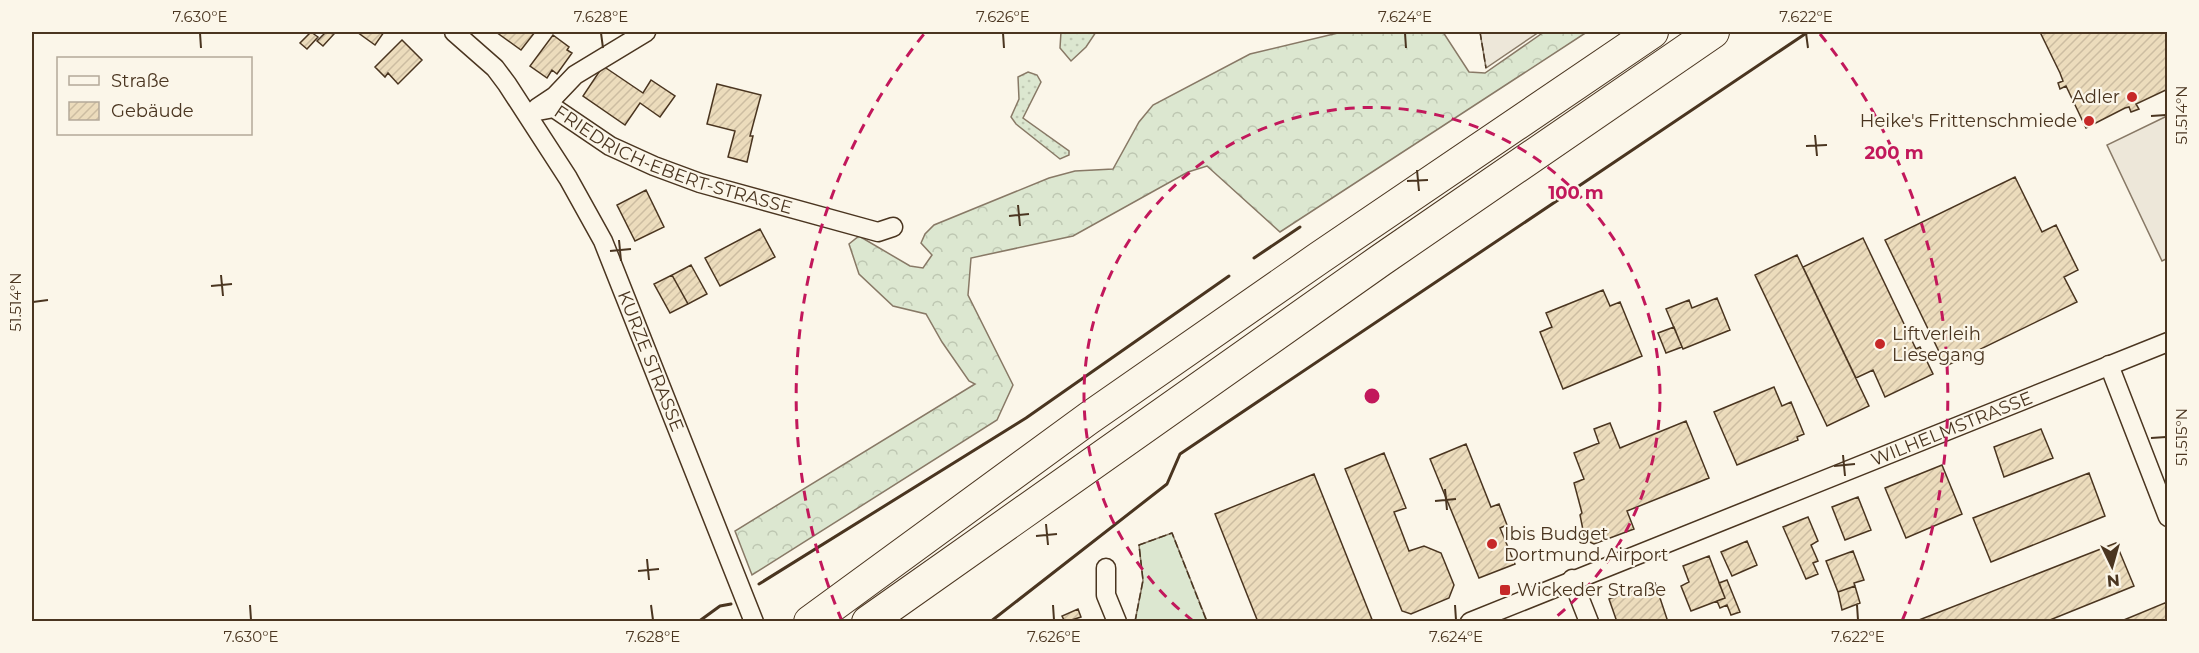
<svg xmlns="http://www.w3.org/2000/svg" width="2199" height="653" viewBox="0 0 2199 653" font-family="Montserrat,sans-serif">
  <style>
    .grass { fill: url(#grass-dots); stroke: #887966; stroke-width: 1.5 }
    .forest { fill: url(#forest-crowns); stroke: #887966; stroke-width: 1.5 }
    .park { fill: #dce7d0; stroke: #887966; stroke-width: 1.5 }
    .parking { fill: #ede7d9; stroke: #887966; stroke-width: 1.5 }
    .building { fill: url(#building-hatch); stroke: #4a3520; stroke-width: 1.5 }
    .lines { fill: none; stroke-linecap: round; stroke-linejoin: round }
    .minor-casing { stroke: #4a3520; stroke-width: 21 }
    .motorway-casing { stroke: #4a3520; stroke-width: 34 }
    .minor { stroke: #fbf6e9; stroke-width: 18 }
    .motorway { stroke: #fbf6e9; stroke-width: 32 }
    .fence { stroke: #4a3520; stroke-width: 1.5; stroke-dasharray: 8 3; stroke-linecap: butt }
    .wall { stroke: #4a3520; stroke-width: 3 }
    .ticks { fill: none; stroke: #4a3520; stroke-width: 2 }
    .ring { fill: none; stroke: #c2185b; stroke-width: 3; stroke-dasharray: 10 8 }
    .poi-dot { fill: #c62828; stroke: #fbf6e9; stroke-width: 2 }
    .labels { text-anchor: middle; stroke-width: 4.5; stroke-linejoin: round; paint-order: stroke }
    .poi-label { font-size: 18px; fill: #4a3520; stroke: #fbf6e9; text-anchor: start }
    .street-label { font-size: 18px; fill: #4a3520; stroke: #fbf6e9 }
    .centre { fill: #c2185b; stroke: #fbf6e9; stroke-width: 3 }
    .ring-label { font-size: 18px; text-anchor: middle; font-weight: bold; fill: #c2185b; stroke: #fbf6e9; stroke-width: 4.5; stroke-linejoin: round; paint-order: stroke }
    .neatline { fill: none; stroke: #4a3520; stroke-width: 2 }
    .ticks-label { font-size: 15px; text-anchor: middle; fill: #4a3520 }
  </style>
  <defs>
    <pattern id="grass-dots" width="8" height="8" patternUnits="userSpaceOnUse" patternTransform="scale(1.5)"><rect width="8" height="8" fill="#dce7d0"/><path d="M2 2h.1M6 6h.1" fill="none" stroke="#bec7b2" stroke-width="1.8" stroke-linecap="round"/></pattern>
    <pattern id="forest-crowns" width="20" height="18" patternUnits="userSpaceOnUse" patternTransform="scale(1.5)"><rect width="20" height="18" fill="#dce7d0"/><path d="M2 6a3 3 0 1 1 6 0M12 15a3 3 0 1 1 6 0" fill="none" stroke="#bec7b2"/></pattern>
    <pattern id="building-hatch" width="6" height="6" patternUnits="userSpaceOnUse" patternTransform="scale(1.5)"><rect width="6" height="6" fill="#ecdcbc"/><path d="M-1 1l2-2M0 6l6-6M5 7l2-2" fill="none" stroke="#ccbda1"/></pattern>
  </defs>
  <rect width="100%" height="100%" fill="#fbf6e9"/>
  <path class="grass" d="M1061,32H1096L1086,47L1071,61L1060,48Z
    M1028,72L1037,75L1041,82L1023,118L1069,151V155L1060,159L1016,124L1011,117L1019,99L1018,77Z"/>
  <path class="forest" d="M1342,32H1443L1469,72L1485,73L1544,32H1587L1280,232L1207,166L1188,172L1073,236L971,258L968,295L1013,385L997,420L752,575L735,531L975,384L969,381L942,342L926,314L893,306L859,274L849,244L859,236L910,266L923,268L932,255L921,243L925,234L934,225L1049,178L1075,171L1113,169L1139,122L1153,105L1250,54Z"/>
  <path class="park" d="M1172,533L1207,621H1135L1143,581L1139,545Z"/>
  <path class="parking" d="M1480,32H1539L1486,68Z
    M2167,116L2168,258L2162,261L2107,145Z"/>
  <path class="building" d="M311,32L318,37L307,49L300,43Z
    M326,32L334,34L323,46L317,41Z
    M357,32H384L375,45Z
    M496,32H535L521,50Z
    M2040,32H2168V89L2136,104L2139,109L2131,112L2129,107L2125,108L2086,128L2066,86L2060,89L2058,83L2063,81L2060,73Z
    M553,35L569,47L567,50L572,53L557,74L552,70L547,78L530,66Z
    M402,40L422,60L398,84L388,73L385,77L375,67Z
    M603,66L643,93L651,80L675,96L660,117L640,103L625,125L583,96Z
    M717,84L761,95L750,136H753L747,162L728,157L735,131L707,124Z
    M2015,177L2042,232L2056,225L2078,270L2064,277L2077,302L1946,366L1885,240Z
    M646,190L664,227L635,241L617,205Z
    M760,229L775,257L720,286L705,258Z
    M1863,238L1916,349L1920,347L1933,374L1885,397L1873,370L1856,378L1803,267Z
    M1797,255L1869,406L1827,426L1755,275Z
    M691,265L707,294L688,304L672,275Z
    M672,275L688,304L670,313L654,284Z
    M1603,290L1610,306L1620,302L1642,356L1563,389L1540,332L1552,327L1546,313Z
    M1717,298L1730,330L1683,349L1666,309L1689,300L1692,308Z
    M1674,327L1682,347L1666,353L1658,333Z
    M1774,387L1782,406L1791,402L1804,434L1797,437L1798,440L1737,465L1714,412Z
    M1686,421L1709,478L1627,511L1634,529L1594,544L1585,540L1580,515L1582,513L1574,483L1584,479L1574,453L1599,443L1594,429L1610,423L1620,448Z
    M2041,429L2053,458L2004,477L1994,447Z
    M1466,444L1491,507L1499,504L1507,525L1500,528L1515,564L1479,578L1430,459Z
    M1384,453L1406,508L1394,512L1409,551L1424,546L1441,553L1454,585L1449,598L1411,614L1402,611L1345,469Z
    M1942,465L1962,514L1906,538L1885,488Z
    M2089,473L2105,516L1991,562L1973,518Z
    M1314,474L1373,622H1258L1215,514Z
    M1858,497L1871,530L1845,540L1832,507Z
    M1808,517L1818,541L1811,545L1818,561L1813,563L1818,574L1806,579L1783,527Z
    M1747,541L1757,565L1732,576L1721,552Z
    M2116,543L2134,586L2045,622L1919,620Z
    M1853,551L1864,580L1854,583L1855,586L1838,592L1826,561Z
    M1709,556L1725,598L1691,611L1681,586L1689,582L1683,566Z
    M1727,580L1740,612L1731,615L1727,605L1720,608L1717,601L1725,598L1719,583Z
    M1655,583L1668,622H1617L1609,599Z
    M1855,586L1860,603L1842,610L1838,592Z
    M2167,602L2168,622H2119Z
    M1078,609L1081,617L1065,622L1062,616Z"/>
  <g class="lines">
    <defs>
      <g id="minor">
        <path id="s1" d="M454,32L495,68L507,84L568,178L603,241L754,622"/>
        <path d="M537,108L555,96L575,75L646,32"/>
        <path id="s2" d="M527,113L554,108L610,146L654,166L700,183L878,232L893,227"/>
        <path d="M2109,365L2168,517"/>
        <path d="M1106,568V595L1117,622"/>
        <path d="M1572,579L1589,622"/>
        <path id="s3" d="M1470,622L2168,342"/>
      </g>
      <path id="motorway" d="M810,622L1089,418L1319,258L1652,32
        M868,622L1381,260L1713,32"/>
    </defs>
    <use href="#minor" class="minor-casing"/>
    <use href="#motorway" class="motorway-casing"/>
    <use href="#minor" class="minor"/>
    <use href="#motorway" class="motorway"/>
    <path class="fence" d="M1480,32L1486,68
      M1135,622L1143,580L1139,545L1172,533L1207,622"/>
    <path class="wall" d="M1254,258L1300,227
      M759,584L1026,418L1229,276
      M698,622L720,606L731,604
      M990,622L1167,484L1180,454L1808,32"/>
  </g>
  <path class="ticks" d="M200,33L201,48M601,33L603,48M1003,33L1004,48M1405,33L1406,48M1806,33L1808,48M2151,116L2166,115M1815,135L1817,156M1806,146L1827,145M1417,170L1419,191M1407,181L1428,180M1018,205L1020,226M1009,216L1029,214M619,240L621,261M610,251L631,249M221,275L223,296M211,286L232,284M33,302L48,300M2151,438L2166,437M1843,455L1845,476M1834,466L1855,464M1445,489L1447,510M1435,501L1456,499M1046,524L1048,545M1036,536L1057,534M647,559L649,580M638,571L659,569M250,605L251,620M651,605L653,620M1053,605L1054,620M1455,605L1456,620M1857,605L1858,620"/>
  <g class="ring">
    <path d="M1193 621A288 288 0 1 1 1551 621"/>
    <path d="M842 621A576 576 0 0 1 924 34M1820 34A576 576 0 0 1 1902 621"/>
  </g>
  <g class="poi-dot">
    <circle cx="2132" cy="97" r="6"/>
    <circle cx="2089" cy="121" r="6"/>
    <circle cx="1880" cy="344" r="6"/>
    <circle cx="1492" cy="544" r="6"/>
    <rect x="1499" y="584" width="12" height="12" rx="3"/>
  </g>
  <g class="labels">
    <g class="poi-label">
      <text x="2120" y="103" text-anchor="end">Adler</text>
      <text x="2077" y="127" text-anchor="end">Heike's Frittenschmiede</text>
      <text x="1892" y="340">Liftverleih<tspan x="1892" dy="21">Liesegang</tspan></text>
      <text x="1504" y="540">Ibis Budget<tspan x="1504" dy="21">Dortmund Airport</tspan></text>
      <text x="1517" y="596">Wickeder Straße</text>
    </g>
    <g class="street-label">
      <text dy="6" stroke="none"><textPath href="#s2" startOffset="159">FRIEDRICH-EBERT-STRASSE</textPath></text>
      <text dy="6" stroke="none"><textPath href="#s1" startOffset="388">KURZE STRASSE</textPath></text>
      <text dy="6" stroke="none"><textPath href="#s3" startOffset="519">WILHELMSTRASSE</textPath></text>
    </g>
  </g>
  <circle cx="1372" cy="396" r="9" class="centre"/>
  <g class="ring-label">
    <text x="1894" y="159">200 m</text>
    <text x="1576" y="199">100 m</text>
  </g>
  <rect width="2199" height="653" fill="none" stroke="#fbf6e9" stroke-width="66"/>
  <rect x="57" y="57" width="195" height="78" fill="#fbf6e9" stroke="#b4a999" stroke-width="1.5"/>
  <rect x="69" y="76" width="30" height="9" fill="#fbf6e9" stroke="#b4a999" stroke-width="1.5"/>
  <text x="111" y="87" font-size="18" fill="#4a3520">Straße</text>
  <rect x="69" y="102" width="30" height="18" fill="url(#building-hatch)" stroke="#b4a999" stroke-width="1.5"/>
  <text x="111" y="117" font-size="18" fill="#4a3520">Gebäude</text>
  <g transform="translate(2112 566) rotate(175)" stroke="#fbf6e9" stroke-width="4.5" paint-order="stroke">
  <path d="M0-4.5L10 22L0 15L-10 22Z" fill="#4a3520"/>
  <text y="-9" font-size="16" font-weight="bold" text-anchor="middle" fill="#4a3520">N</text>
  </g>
  <rect x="33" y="33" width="2133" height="587" class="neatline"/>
  <g class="ticks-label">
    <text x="200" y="22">7.630°E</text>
    <text x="601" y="22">7.628°E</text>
    <text x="1003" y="22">7.626°E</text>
    <text x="1405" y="22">7.624°E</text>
    <text x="1806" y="22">7.622°E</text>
    <text transform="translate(2182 115) rotate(-90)" y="5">51.514°N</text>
    <text transform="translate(16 302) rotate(-90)" y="5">51.514°N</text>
    <text transform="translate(2182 437) rotate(-90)" y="5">51.515°N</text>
    <text x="251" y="642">7.630°E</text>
    <text x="653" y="642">7.628°E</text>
    <text x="1054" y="642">7.626°E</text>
    <text x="1456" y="642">7.624°E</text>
    <text x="1858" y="642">7.622°E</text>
  </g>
</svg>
= = =
◆ YOUR GOAL ◆
If the word "labels" is on a line above, return that line.

◆ RESULT ◆
    .labels { text-anchor: middle; stroke-width: 4.5; stroke-linejoin: round; paint-order: stroke }
  <g class="labels">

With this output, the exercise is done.